◆ OBJECTIVE 1:
List every way a service could be affected according to the Y2K planning excerpt.
◆ OBJECTIVE 2:
From the Y2K planning excerpt, print the passage starting with "- Develop failure" and going on through "of Y2K interruption.".

◆ EXTRACT:
>> START

Write down what could be affected -- a spreadsheet arraying business functions against
input services is a useful planning tool.
- Develop failure scenarios
by examining the inputs and processes at a high level and imagining what could go wrong
(or better, assume that an essential process stops or produces wrong information). Then
examine the business consequences for that action. This is a business exercise looking at
the overall function of business units, not a technical exercise looking only at computer
systems. Assign a likelihood of occurrence in simple terms (like low, medium, high) and a
severity of impact (like low, medium or severe). Determining economic impact is useful,
particularly when discussing scenarios with senior management, but is not always easy to
evaluate.
- Some possible ways that a service could be affected:
- Unavailable
This is the most widely anticipated kind of Y2K interruption.
- Available intermittently
Intermittent availability is normal for many services even without Y2K factors. But it can
be problematic if unexpected (as with electric power going off and on multiple times over
a short period).
- Available but wrong
A service that continues to work but contains incorrect information is perhaps the most
insidious kind of Y2K problem. There is nothing unique about bad data -- particularly in
that very few firms validate inputs at the source where errors can be contained. Instead,
bad data is normally allowed to propagate deep into other systems to fester until
discovered later. Data quality is suggested to be a very likely Y2K problem.

>> END

◆ SUPPLIED DATA:
>> START

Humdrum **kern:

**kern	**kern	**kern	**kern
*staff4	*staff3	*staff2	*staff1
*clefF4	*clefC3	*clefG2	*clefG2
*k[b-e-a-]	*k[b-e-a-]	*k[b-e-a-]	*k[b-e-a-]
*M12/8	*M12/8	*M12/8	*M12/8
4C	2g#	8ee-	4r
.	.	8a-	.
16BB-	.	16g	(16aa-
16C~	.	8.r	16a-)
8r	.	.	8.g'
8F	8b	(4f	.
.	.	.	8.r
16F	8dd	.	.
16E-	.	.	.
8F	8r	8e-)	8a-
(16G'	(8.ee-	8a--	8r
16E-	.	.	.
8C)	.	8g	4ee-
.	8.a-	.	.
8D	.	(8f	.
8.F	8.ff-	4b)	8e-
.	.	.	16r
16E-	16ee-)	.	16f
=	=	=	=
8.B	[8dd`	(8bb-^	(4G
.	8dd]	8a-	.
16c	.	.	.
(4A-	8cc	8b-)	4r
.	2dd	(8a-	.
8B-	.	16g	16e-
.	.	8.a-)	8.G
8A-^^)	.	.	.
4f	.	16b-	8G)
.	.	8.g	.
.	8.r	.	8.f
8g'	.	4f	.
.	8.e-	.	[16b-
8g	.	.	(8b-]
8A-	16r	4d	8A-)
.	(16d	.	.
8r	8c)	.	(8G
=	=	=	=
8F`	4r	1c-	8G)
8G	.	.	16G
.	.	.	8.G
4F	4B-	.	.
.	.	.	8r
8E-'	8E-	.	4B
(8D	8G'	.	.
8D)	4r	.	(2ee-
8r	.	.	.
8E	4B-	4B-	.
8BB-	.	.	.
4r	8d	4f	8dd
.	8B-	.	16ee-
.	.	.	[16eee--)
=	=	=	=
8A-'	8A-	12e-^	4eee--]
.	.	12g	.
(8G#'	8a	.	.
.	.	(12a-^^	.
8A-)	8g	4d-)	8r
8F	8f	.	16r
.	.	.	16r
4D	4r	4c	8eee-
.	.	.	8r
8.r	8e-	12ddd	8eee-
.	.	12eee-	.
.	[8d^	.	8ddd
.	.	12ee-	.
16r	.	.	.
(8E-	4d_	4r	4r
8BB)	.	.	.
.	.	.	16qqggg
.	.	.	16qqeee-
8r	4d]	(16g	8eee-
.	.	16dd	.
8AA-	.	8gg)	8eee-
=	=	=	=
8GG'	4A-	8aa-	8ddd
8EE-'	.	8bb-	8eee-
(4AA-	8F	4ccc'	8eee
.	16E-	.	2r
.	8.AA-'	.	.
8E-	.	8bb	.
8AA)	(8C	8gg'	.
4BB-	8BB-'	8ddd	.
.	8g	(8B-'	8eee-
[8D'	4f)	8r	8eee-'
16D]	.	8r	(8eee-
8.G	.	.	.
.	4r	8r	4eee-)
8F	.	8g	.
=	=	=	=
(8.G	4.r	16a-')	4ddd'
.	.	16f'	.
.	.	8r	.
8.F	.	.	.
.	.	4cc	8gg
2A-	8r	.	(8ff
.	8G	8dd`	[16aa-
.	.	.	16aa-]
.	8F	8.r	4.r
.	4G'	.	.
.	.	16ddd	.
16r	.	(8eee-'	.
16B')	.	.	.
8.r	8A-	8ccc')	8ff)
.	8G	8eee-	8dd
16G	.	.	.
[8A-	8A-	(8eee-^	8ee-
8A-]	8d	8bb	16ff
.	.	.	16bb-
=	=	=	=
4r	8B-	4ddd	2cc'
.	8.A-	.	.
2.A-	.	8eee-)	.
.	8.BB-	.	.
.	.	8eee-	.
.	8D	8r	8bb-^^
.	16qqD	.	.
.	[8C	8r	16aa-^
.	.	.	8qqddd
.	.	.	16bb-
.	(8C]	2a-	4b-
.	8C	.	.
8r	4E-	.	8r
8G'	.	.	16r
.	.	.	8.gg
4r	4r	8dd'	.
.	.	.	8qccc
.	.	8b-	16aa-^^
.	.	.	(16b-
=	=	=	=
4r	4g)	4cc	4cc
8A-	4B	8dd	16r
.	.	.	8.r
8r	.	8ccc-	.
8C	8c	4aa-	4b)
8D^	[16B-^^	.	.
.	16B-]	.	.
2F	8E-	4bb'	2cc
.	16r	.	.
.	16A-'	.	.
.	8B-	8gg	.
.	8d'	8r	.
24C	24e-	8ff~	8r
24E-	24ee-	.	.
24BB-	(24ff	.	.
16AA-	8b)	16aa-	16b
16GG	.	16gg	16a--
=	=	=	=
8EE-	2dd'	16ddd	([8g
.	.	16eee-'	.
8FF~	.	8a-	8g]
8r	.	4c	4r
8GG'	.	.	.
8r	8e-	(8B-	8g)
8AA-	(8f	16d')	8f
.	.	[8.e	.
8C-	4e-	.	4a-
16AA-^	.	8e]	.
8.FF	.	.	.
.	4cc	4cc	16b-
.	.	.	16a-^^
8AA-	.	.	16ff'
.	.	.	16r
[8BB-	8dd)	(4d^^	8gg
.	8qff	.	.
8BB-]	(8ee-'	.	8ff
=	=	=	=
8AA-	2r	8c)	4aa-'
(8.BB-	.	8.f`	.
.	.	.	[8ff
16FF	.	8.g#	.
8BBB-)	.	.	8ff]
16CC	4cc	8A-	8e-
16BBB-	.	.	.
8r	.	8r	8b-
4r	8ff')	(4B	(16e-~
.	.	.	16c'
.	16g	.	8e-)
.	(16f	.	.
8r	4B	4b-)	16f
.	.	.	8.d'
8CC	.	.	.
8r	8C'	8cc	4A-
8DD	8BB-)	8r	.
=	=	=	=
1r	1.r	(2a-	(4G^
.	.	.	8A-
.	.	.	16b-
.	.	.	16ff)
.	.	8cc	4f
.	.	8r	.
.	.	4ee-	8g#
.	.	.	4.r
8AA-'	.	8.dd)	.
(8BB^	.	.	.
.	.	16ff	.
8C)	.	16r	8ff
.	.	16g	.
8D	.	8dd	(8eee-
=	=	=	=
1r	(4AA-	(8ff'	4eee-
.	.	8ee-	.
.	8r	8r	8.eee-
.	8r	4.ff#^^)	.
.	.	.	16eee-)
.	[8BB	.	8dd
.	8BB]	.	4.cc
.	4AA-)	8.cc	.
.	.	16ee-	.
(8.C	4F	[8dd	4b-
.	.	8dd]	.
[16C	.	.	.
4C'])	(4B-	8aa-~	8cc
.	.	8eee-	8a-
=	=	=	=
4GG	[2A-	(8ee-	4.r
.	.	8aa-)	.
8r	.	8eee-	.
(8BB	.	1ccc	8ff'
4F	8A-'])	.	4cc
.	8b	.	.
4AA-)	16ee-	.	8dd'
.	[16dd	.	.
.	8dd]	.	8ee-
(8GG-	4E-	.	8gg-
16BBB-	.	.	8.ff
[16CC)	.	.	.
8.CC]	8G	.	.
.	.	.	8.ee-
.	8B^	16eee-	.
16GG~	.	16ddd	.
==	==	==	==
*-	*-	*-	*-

>> END

◆ OUTPUT 1:
- Unavailable
- Available intermittently
- Available but wrong

◆ OUTPUT 2:
- Develop failure scenarios
by examining the inputs and processes at a high level and imagining what could go wrong
(or better, assume that an essential process stops or produces wrong information). Then
examine the business consequences for that action. This is a business exercise looking at
the overall function of business units, not a technical exercise looking only at computer
systems. Assign a likelihood of occurrence in simple terms (like low, medium, high) and a
severity of impact (like low, medium or severe). Determining economic impact is useful,
particularly when discussing scenarios with senior management, but is not always easy to
evaluate.
- Some possible ways that a service could be affected:
- Unavailable
This is the most widely anticipated kind of Y2K interruption.